Primo sì al «taglio» dei parlamentari Più controlli sui partiti

camera-dei-deputati I partiti che non si dotano di uno statuto conforme ai principi di democrazia interna verranno tagliati fuori dai rimborsi elettorali.

 

Lo stabilisce un subemendamento di PierluigiMantini (Udc) al testo che dimezza il finanziamento pubblico destinato alle forze politiche. È la legge Bressa-Calderisi che verrà approvata alla Camera in prima lettura con quest’ultimamodifica, mentre la commissione Affari costituzionali del Senato ha dato il primo via libera alla riduzione dei parlamentari: i deputati scendono a 508, i senatori a 254.

La proposta di modifica targata Udc sui finanziamenti ai partiti — passata a larghissima maggioranza — anticipa uno dei punti qualificanti di un’altra legge, quella sull’attuazione dell’articolo 49 della Costituzione, ancora ferma in commissione.

Per Mantini non si poteva attendere oltre: «Ci sembra una norma di assoluta civiltà che vogliamo sia inserita in questo provvedimento a prescindere dalla riforma sull’applicazione dell’articolo 49 della Costituzione che non si sa quando vedrà la luce». Eppure il subemendamento dell’Udc—sul cui contenuto i relatori Gianclaudio Bressa (Pd) e Peppino Calderisi (Pdl) avrebbero preferito un rinvio legato proprio alla riforma dell’articolo 49—implica un potenziale di sbarramento contro il Movimento 5 stelle di Beppe Grillo che è regolato da un «non statuto» di 7 articoli: «Non so se questa norma avrà ripercussioni anche sul Movimento 5 stelle. Anche se è vero che Grillo ha sempre rifiutato i rimborsi…», argomenta Mantini. Lo scorso 7 aprile, infatti, il comico genovese ha scritto sul suo blog che il Movimento 5 stelle, dopo aver rifiutato un milione e 700 mila euro di rimborsi per le Regionali, si impegnava per il futuro a rinunciare «a qualsiasi forma di rimborso elettorale», compreso quello previsto per le elezioni politiche.

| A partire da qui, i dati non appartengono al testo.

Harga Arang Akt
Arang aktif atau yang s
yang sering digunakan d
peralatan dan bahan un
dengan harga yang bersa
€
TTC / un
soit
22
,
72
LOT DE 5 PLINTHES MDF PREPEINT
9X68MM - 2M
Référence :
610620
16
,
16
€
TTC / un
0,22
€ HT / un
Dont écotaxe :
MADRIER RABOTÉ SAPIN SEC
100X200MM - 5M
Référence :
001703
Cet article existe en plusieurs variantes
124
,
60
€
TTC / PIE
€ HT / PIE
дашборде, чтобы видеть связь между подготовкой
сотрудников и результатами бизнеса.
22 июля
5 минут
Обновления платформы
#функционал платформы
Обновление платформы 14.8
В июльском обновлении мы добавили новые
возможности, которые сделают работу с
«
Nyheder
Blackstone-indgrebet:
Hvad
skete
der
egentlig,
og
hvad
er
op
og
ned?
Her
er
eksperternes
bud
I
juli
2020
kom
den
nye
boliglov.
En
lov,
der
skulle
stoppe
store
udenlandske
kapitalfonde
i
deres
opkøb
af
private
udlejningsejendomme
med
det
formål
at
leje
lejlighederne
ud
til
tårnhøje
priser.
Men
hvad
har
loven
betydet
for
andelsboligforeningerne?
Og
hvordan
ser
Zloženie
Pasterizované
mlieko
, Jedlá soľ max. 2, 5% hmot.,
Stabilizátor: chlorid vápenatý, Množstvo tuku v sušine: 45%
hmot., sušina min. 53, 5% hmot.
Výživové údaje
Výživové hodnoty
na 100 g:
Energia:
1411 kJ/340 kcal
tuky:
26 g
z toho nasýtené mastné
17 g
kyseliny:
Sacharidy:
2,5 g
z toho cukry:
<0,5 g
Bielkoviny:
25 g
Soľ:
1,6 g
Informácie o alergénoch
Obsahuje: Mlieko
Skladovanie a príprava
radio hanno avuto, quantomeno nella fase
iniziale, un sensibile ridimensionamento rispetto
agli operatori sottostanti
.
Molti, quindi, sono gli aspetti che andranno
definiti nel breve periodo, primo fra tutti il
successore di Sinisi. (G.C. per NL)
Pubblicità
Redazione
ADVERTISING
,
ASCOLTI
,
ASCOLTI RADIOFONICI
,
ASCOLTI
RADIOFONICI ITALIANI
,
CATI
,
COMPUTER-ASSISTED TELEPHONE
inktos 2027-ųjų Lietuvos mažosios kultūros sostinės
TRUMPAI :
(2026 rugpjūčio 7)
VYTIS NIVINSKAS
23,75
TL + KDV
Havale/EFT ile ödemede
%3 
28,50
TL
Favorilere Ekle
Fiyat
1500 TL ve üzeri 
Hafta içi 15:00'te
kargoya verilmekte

La clausola di garanzia riguarda soprattutto la scelta dei candidati, il rispetto delle minoranze e i diritti degli iscritti. E questa «intrusione» nelle dinamiche interne delle forze politiche fa dire a Linda Lanzillotta (Api) che potrebbero essere tanti gli svantaggi: «Meglio di nulla ma si tratta di una norma generica che in quanto tale rischia di determinare l’intervento anche arbitrario da parte dei magistrati». Vigente infatti la legge elettorale detta Porcellum, quella che nega all’elettore la possibilità di scegliere il «suo» parlamentare, «non si capisce bene chi deciderà se le liste sono state fatte con metodo democratico».

La modifica targata Udc sugli statuti interni rende evidente un problema dimetodo legislativo già evidenziato dai radicali, dalla Lega, dall’Idv, dall’Api e dal democratico Salvatore Vassallo: vale a dire, per usare ancora le parole di Linda Lanzillotta, che «si discute di finanziamento senza dire prima cosa sono i partiti e quali caratteristiche devono avere per accedere ai finanziamenti pubblici». Per esempio resta da sciogliere il nodo delle società partecipate dallo Stato per le quali un emendamento (accantonato) a firma Lanzillotta prevede «il divieto di disporre elargizioni liberali non solo ai partiti ma anche alle fondazioni ad essi riconducibili ».

L’aula ha approvato gli articoli che prevedono i controlli sui bilanci dei partiti e lo sgravio fiscale (del 24% quest’anno e del 26% a regime, contro il 19% attuale) per chi decide di disporre una donazione ai partiti entro i 10 mila euro.

Approvata anche la clausola di salvaguardia che fissa a 6 milioni il tetto di spesa per i vantaggi fiscali prevedendo, in caso di sforamento, una riduzione dell’ammontare del contribuito pubblico destinato al co-finanziamento (27 milioni 300 mila su 91 milioni di finanziamento annuo). Per Massimo Donadi (Idv) questo è un «testo indecente». E infatti Antonio Di Pietro annuncia: «Da ottobre cominceremo la raccolta di firme del referendum per chiedere nuovamente ai cittadini se vogliono o no il finanziamento pubblico ai partiti».

Sulla stessa linea si attesta la Lega: «Il taglio del 50% non ci sta bene e quindi voteremo no perché si usano ancora fondi pubblici per finanziare i partiti», chiosa il capogruppo Giampaolo Dozzo.